Im zweiten Kapitel "Language and Literacy: Latin and the Vernacular" schöpfen die Beiträge stärker aus dem Vollen, was die Überlieferung betrifft. Monica Hedlund listet viele der namentlich bekannten Schreiberinnen aus Vadstena auf, die sowohl Latein als auch Altschwedisch schrieben, und weist in einem Appendix sogar auf ihre jeweiligen Kenntnisse und Vorlieben bezüglich Abkürzungen, Nasalstrichen und Logogrammen hin. Eine noch breitere Quellenbasis nutzt Cynthia J. Cyrus, die sieben Wiener Konvente vergleicht und dabei feine Unterschiede in der Verwendung von Latein und Volkssprache zwischen den einzelnen Häusern ausmachen kann und anstelle von klar abgrenzbaren Kategorien ein "Kontinuum" (132) zwischen den beiden Sprachen feststellt. Cyrus betont auch die Bedeutung der Bilingualität für eine weitgehende Unabhängigkeit der Nonnen von männlichen Klerikern für Andacht, Liturgie und Lernen. Thom Mertens schließt diese Sektion mit einem Beitrag über die mittelniederländischen Gebetbücher der Devotio moderna. Ausgehend von Geert Grootes Stundenbuch beleuchtet er die Techniken der Übersetzung, Vereinfachung und Vermittlung lateinischer Texte, die eine Appropriation monastischer Praktiken durch Laien ermöglichten und damit die Dynamik des Verhältnisses Klerus-Laien in den Konventen der Schwestern vom gemeinsamen Leben bestimmten.

Das dritte Kapitel mit dem Titel "Literate Nuns: Reading and Writing in the Convent" beginnt mit drei Beiträgen von den britischen Inseln. Lisa M. C. Weston und Stephanie Hollis arbeiten jeweils vor allem die sozialen und politischen Aspekte der angelsächsischen Klöster und der dort gepflegten Texttraditionen heraus, während Virginia Blanton die überlieferten 22 Legendarien aus dem 13.-15. Jahrhundert untersucht, die mit englischen Nonnenklöstern in Verbindung gebracht werden können. Sie arbeitet spezifische Lesepraktiken und damit verbundene Kulte von einheimischen weiblichen Heiligen heraus.

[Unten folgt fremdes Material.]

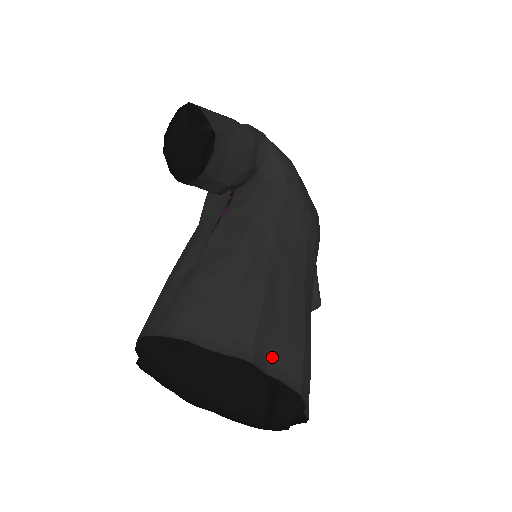
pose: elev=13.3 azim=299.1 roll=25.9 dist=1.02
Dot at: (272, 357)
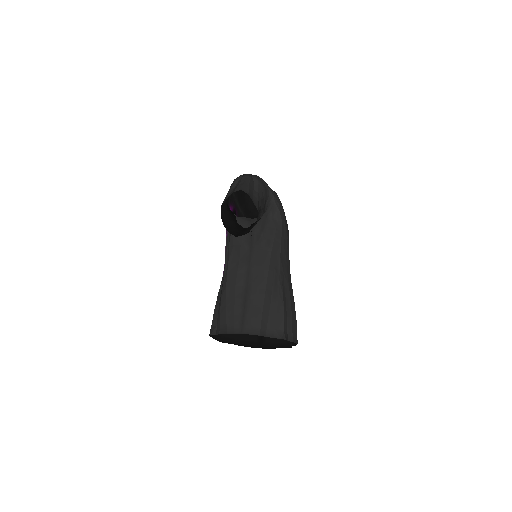
Dot at: (289, 331)
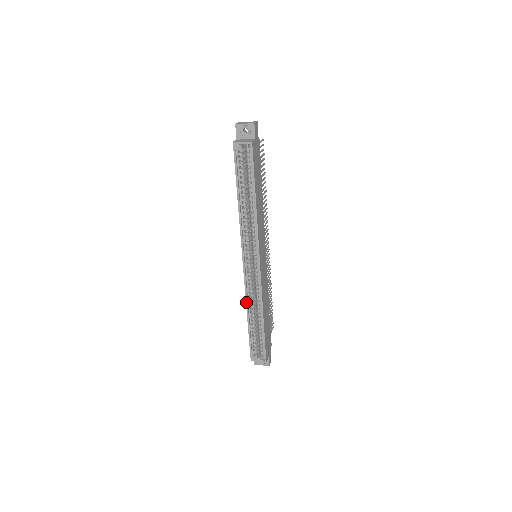
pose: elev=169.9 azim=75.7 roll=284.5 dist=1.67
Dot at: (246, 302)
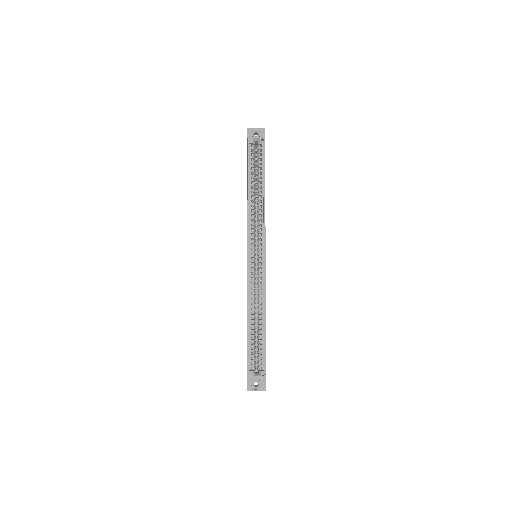
Dot at: (248, 299)
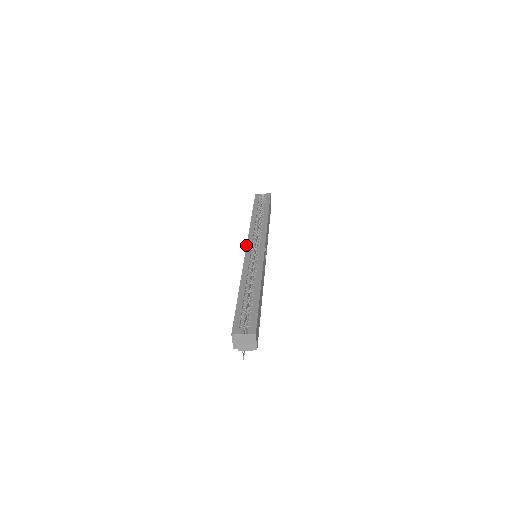
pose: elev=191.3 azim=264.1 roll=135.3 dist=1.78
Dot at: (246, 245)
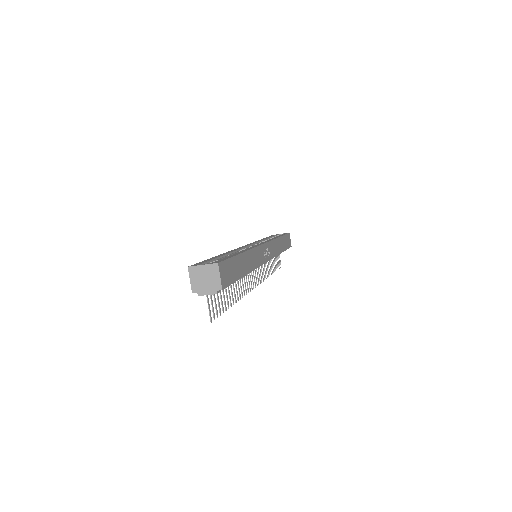
Dot at: (245, 245)
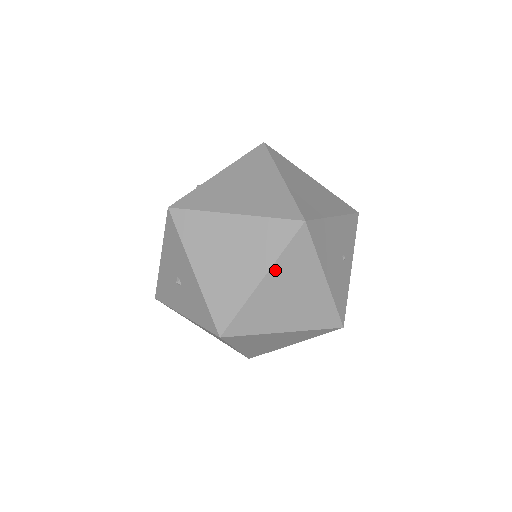
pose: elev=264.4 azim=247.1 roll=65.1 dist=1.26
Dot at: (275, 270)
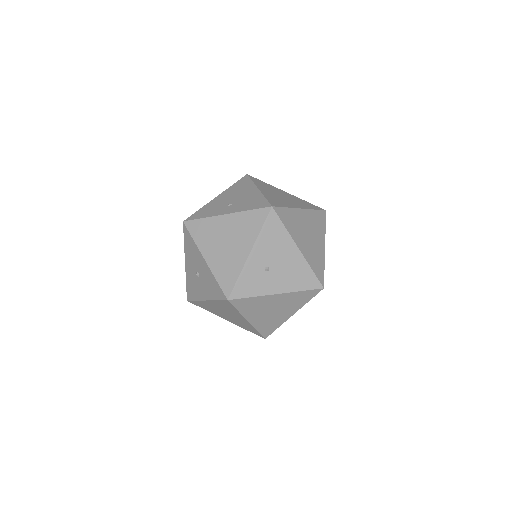
Dot at: occluded
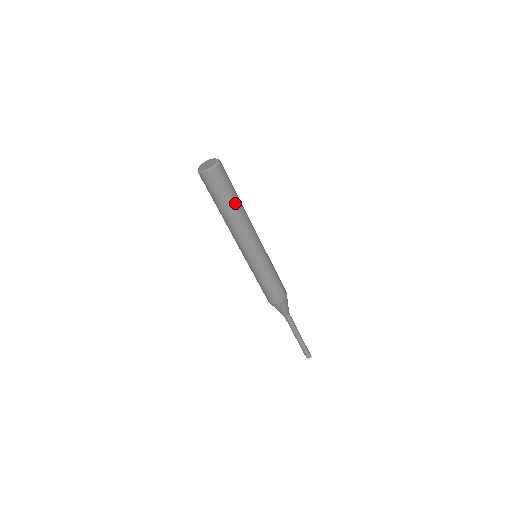
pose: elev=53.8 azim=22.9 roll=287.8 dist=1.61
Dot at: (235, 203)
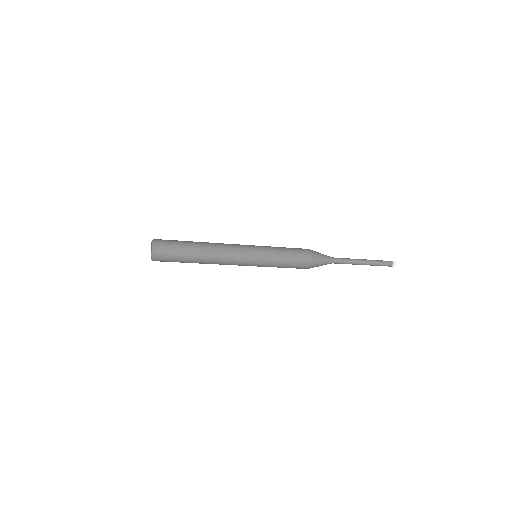
Dot at: (193, 257)
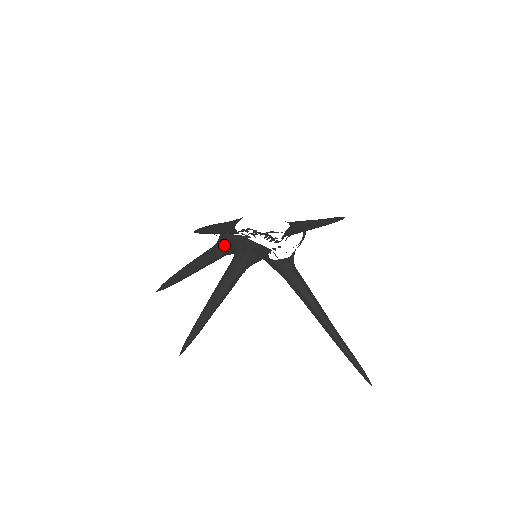
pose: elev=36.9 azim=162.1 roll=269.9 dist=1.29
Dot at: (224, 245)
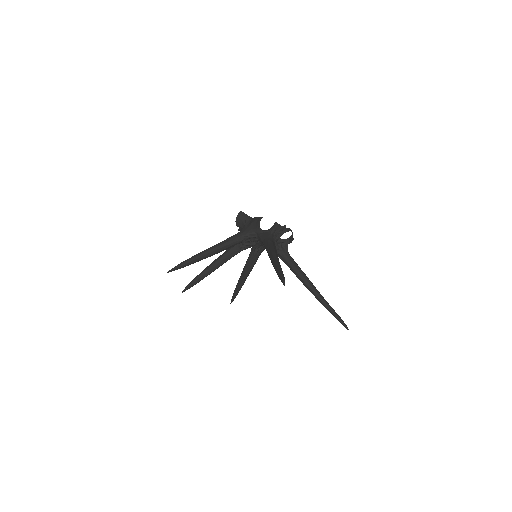
Dot at: occluded
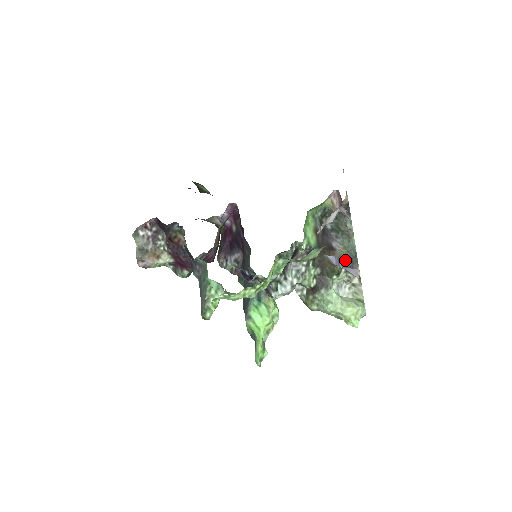
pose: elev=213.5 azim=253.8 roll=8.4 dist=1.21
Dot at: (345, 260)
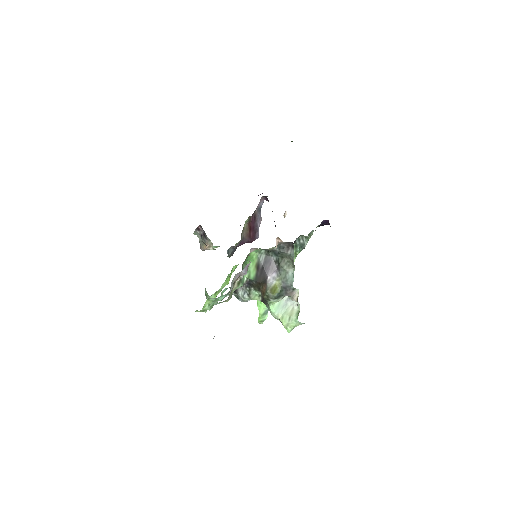
Dot at: (269, 294)
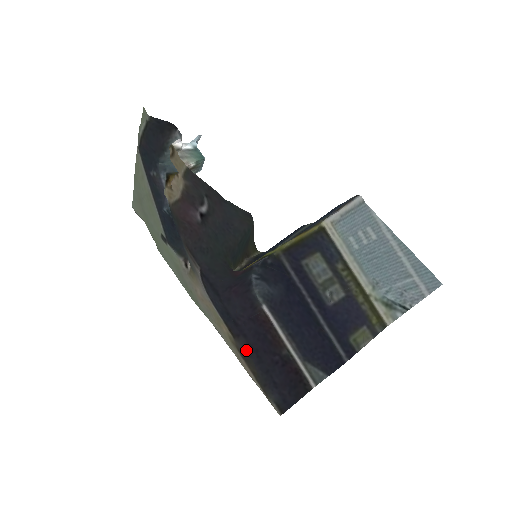
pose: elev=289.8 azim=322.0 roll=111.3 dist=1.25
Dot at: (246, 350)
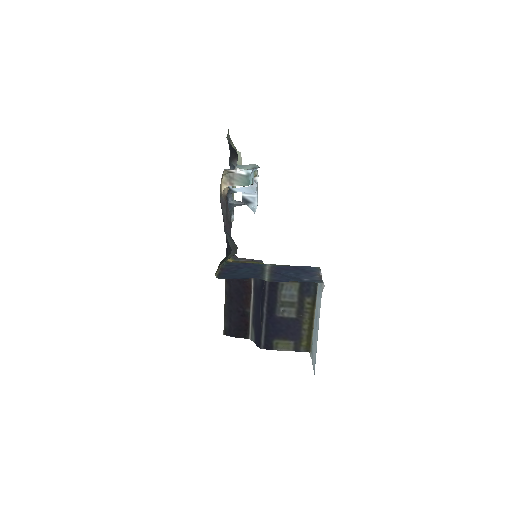
Dot at: (227, 292)
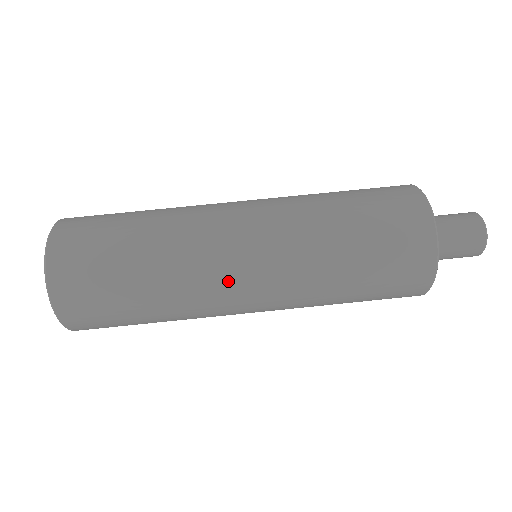
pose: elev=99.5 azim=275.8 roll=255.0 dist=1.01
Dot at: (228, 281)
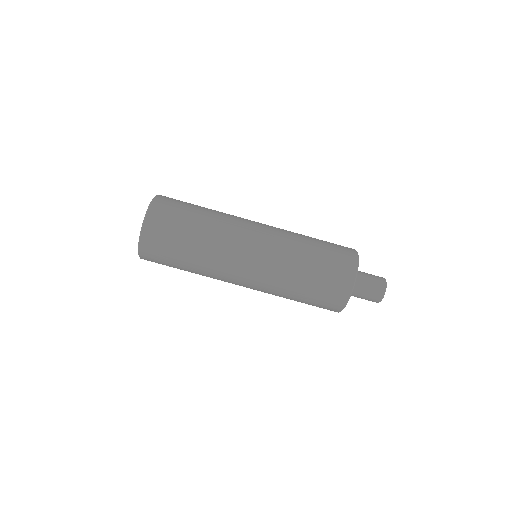
Dot at: (232, 281)
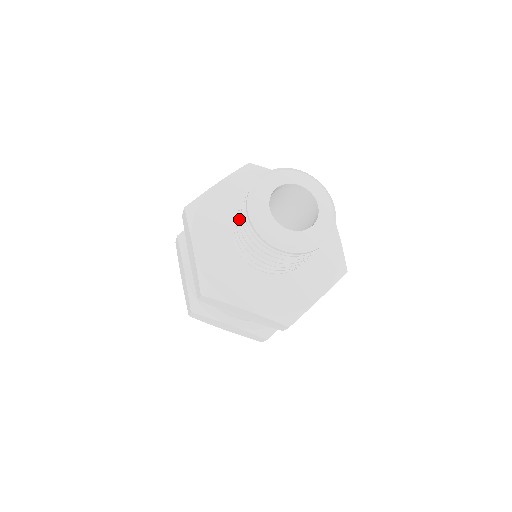
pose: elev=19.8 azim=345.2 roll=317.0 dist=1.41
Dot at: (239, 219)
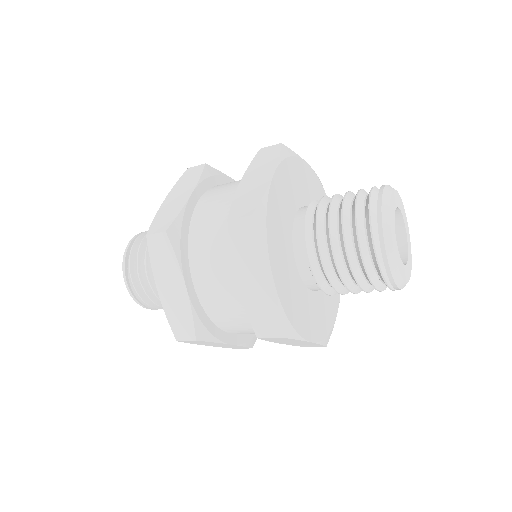
Dot at: (345, 197)
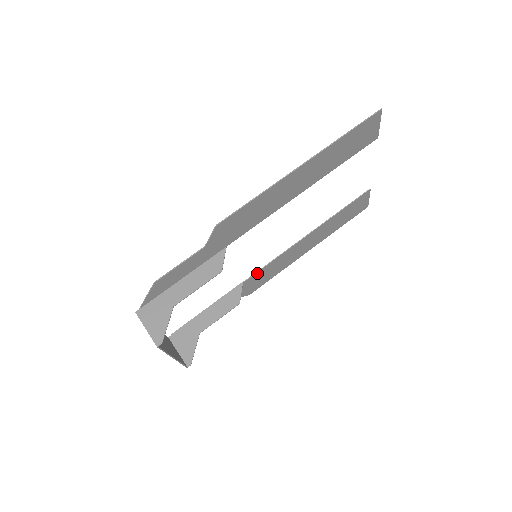
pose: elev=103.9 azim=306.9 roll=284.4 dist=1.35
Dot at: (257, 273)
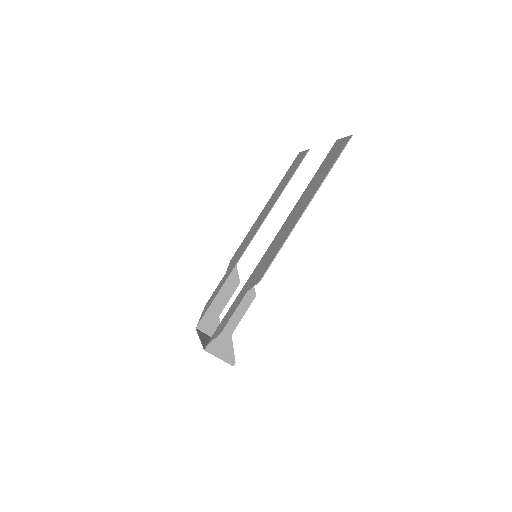
Dot at: (243, 253)
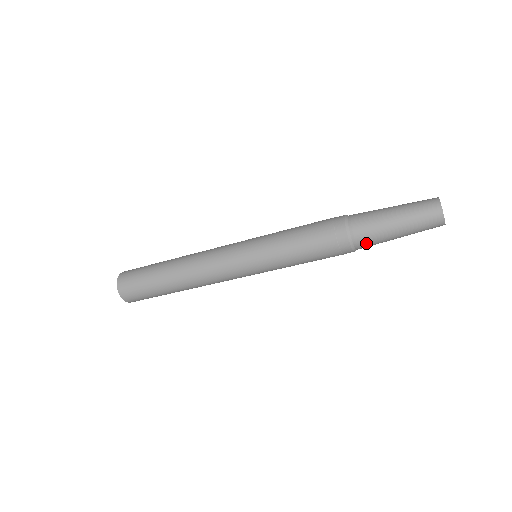
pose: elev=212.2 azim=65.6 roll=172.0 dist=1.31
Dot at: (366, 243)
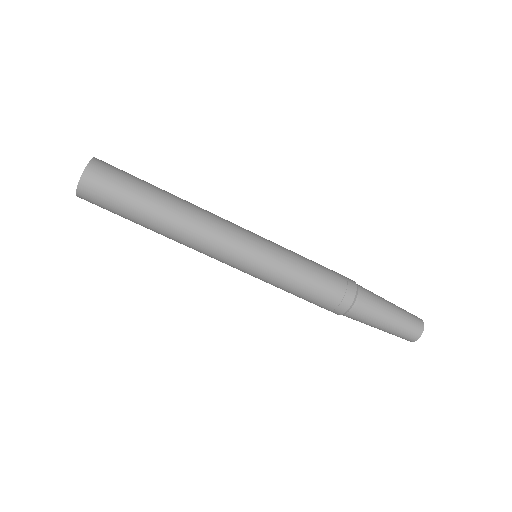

Alfred Thomas geht am Beispiel Agnes' von Böhmen und Kunigundes erneut auf die Bedeutung monastischen Lebens für Fürstenhöfe ein. Regina Dorothea Schiewer nutzt die St. Georgener Predigten, die als Andachtslektüre für Nonnen dienten, um die massenhafte Produktion von Sermones in den dominikanischen Nonnenklöstern bei gleichzeitiger spezifischer Adaption und Textgestaltung zu untersuchen. Die Sektion schließt mit zwei weiteren Beiträgen über Vadstena, von Ingela Hedström und Jonas Carlquist.

In der letzten Sektion "Authorship and Nuns: Writing by the Nun for the Nun" sind zwei der seltenen Beispiele dokumentiert, in denen die Autorinnenschaft von Nonnen als gesichert angesehen werden kann, beide aus den Niederlanden. Wybren Scheepsma stellt die Autorin Griet Essinchghes aus Diepenveen vor und beleuchtet damit einmal mehr die Schreibkultur innerhalb der Devotio moderna, hier anhand der vier bekannten Schwesternbücher. Im letzten Beitrag beschreibt Patricia Stoop die Zisterzienserinnen aus Ter Kameren und ihre Praxis, die Predigten ihres Priesters niederzuschreiben.

Wie die Herausgeberinnen in der Einleitung schreiben, ist der Band "Nuns' Literacies" ein Versuch eines "multum in parvo" (xxxii). Wenn es etwas an dieser gelehrten, vielfältigen und dennoch fokussierten Sammlung auszusetzen gibt, dann sind es die wiederkehrenden Demutstopoi in der Einleitung bezüglich der Grenzen der hier versammelten Erkenntnisse in Bezug auf ihre Allgemeingültigkeit, Vergleichbarkeit etc. - angesichts der Vielfältigkeit der Phänomene, die mit dem Themenkomplex "Schriftlichkeiten von Nonnen" zusammenhängen, sowie der Unterschiedlichkeit in der Überlieferung in den verschiedenen europäischen Regionen scheint es weder erwartbar noch erstrebenswert, eine Gesamtsicht zu erarbeiten. Stellenweise hätte sicherlich, wie in vielen Anthologien, eine deutlichere Bezugnahme zwischen den einzelnen Beiträgen nicht geschadet - die drei ForscherInnen etwa, die über Vadstena arbeiten, zitieren einander immer wieder, nehmen aber keinen Bezug auf die Arbeiten aus anderen Regionen. So zeigt die jeweils in den Beiträgen benutzte Literatur die nach wie vor stark nationalstaatlich gebundene Forschung - umso erfreulicher ist es, dass der "Hull Dialogue" in seiner Gesamtheit tatsächlich einen Dialog zwischen ExpertInnen der am besten erforschten Regionen, Orden und Quellenkorpora eröffnet.